暖かい部屋に戻り、少しの幸せが実は大きかったということに気がついた。

別れ間際、お酒も入っているので、やってしまった方が良いと思いハグをした。

''これからがんばろう''の意味を込めて。

実は自分から言ったが、本当にするとは思っておらず、パニックになっていたことは秘密にしたい。

それこそ、美化していたいくらい恥ずかしいことであった。
その記憶ですら、時間がたっても美化されずに、未だ赤面し、やってしまった感だけが空を舞う。

寒くなると掴んだこの左手がAさんの暖かさを求めて泣く。

冷たい風を感じると、傷痕は大きいことを改めて感じていた。

手袋では補うことが出来ない暖かさを私は知ってしまった。

Aさんの暖かさは、誰よりも優しく、大きい存在だったと気づいた自分がいる。

この日、話すことができたこと。
眼を見ることが出来たこと。
同じ空間にいれたこと。
温もりを感じたこと。

それだけで幸せと思えたあの時間が、私には愛おしい。
そう思えただけで、心にふわっとした暖かさを感じれる。

やはり、この心の''暖かさ''は恋だと自覚してしまった。


Aさんの中には何も生まれてなければ、ただの数時間だけど、私にとっては''大切な数時間''だった。

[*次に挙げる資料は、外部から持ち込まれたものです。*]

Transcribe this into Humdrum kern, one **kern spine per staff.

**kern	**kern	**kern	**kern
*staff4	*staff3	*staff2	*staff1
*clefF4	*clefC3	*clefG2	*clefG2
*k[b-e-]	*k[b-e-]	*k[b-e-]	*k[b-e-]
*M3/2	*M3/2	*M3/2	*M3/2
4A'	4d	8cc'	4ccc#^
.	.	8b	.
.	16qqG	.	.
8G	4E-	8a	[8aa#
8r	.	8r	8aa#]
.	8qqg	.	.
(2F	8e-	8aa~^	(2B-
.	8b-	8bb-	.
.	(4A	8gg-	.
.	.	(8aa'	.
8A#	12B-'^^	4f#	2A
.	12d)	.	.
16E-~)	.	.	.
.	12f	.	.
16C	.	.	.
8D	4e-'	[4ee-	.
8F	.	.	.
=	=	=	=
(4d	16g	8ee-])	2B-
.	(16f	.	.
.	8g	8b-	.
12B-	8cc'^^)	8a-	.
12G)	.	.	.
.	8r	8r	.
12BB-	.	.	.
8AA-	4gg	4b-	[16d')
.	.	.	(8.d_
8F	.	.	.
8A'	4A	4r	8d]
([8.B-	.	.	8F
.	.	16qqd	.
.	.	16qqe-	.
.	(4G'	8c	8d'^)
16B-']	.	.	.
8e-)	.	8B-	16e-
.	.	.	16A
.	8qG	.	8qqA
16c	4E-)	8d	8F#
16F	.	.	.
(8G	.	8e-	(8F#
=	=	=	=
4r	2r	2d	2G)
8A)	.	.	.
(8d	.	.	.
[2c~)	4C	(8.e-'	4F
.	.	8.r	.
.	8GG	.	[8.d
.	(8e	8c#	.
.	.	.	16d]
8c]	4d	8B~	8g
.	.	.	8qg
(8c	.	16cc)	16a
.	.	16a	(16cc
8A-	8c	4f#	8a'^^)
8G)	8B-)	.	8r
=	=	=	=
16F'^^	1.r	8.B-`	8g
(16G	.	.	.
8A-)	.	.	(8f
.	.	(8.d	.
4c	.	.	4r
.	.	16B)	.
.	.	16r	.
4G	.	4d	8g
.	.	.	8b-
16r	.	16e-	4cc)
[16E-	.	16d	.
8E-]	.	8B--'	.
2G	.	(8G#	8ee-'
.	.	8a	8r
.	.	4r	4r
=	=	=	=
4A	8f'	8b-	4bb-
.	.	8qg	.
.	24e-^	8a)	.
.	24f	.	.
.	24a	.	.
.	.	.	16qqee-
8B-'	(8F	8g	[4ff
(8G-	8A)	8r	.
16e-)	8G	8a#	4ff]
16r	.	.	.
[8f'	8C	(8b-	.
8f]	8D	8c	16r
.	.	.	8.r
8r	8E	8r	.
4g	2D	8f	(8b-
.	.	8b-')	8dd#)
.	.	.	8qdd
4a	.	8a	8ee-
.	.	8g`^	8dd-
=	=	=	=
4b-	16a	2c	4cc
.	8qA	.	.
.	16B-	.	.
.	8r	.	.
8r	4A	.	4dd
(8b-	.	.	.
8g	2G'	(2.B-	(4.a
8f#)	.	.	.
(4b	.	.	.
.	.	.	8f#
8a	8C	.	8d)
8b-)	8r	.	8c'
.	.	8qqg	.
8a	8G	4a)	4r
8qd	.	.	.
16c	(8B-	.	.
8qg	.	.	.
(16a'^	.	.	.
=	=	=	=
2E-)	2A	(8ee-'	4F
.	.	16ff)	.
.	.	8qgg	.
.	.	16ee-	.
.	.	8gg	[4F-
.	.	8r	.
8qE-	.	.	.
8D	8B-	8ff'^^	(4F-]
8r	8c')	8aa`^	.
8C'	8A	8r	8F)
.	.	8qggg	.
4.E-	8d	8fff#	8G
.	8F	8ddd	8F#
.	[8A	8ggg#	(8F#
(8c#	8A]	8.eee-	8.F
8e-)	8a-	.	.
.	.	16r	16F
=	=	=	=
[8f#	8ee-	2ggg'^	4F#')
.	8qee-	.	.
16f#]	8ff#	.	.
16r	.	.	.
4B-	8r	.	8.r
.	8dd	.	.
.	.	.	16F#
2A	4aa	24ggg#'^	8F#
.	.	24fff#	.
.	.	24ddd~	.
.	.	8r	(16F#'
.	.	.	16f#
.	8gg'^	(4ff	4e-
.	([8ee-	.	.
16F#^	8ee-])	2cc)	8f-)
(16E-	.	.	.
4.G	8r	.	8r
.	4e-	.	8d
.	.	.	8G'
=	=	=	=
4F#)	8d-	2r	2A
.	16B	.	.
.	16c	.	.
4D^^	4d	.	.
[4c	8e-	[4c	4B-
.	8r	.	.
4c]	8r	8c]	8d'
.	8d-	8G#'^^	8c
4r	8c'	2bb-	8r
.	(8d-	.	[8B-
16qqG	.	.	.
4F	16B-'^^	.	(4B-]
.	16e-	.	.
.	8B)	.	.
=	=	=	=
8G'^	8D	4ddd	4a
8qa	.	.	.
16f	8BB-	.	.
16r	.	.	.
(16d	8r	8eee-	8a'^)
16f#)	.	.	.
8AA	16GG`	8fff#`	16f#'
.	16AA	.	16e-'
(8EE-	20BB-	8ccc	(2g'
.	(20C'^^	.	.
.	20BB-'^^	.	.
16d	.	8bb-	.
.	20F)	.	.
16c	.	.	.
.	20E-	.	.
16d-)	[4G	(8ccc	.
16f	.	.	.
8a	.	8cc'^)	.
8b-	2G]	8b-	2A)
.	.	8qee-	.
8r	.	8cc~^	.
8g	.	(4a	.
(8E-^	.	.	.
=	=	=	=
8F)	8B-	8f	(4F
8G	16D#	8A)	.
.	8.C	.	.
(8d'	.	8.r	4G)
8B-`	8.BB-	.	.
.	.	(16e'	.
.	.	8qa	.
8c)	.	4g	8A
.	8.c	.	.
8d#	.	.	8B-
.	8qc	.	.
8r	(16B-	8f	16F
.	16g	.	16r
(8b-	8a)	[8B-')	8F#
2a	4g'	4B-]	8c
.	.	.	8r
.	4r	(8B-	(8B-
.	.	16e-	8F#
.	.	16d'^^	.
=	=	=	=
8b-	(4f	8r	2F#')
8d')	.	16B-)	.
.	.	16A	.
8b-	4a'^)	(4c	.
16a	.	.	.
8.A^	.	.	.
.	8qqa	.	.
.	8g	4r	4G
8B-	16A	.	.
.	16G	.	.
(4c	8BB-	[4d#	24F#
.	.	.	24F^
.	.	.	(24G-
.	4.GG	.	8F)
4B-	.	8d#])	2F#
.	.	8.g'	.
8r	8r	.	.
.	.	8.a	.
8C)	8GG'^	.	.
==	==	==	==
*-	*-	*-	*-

ただ、それを自覚してはいけなかったと思ったのはずいぶん先のことである。

サガシモノ ~想い~

2016-11-21 07:00:00 | 
''また逢えたらいいな''

そんな想いが出始めた。

完全に私の''心''に住み着いたのはAさんだった。

滅多に逢えるわけではない。
住む場所すら違う。
連絡はマメにするわけでもない。
何かあるとしたら、私からしか連絡なんてしない。
返事なんか来ないもの。


私なんかにチャンスなんてない。
そんなこと分かってる。

それでもまた逢えるのであれば逢いたい。
そう思っていた。

チャンスなんか作ればいい。
きっかけなんかどこにでもある。
諦める前に行動したい。
''私''という存在が、Aさんの人生の中で少しでもあればいい。

そんなことを思う、''何か''を変えたい私がそこにはいた。
心のどこかに、小さな光が灯っていた。

どこか温かく、春の陽射しのような木洩れ日が私の中に降り注いでいた。

私の変わらない日常の中のほんの少しの''幸せ''をまた見つけ出していた。


そこから毎日が楽しかった。

今度はまたいつ会える?
声が聞きたい。
沢山話をしたい。

どんな人なのか知りたい。
こういう時、どんな言葉をかけてくれる?



理想が彩(いろ)付けされてていく。

そんなことを手に取るように感じながら、スマホの画面とにらめっこしていた。

鳴る筈がない着信音を心待ちにしている自分が痛くて可哀想になってくる。

完全に、その人を知るはずもないのにも関わらず、好意が先走ることもある。


完全に痛い人だと思い知らされる。


しかし、動き出した時計は止めたくないという願いをかきたててしまう。

人間というものは、なんとめんどくさいものだと実感させられてしまう。

自分の立場やこだわりが、プライドが邪魔をして前に進めない。

やってみなければ分からないとはわかっていても、これだけ長く生きていると…
不思議なほどに前に進むことの勇気なんて残ってもいない。

行動しなければなにも変わらないなんて分かってる。
チャンスがあるかどうかだってやってみなければわからない。

そんなのは本当にわかっている。

わかっているつもりなのかもしれない。


ただ、変わらないものは''逢いたい''という気持ちだけだった。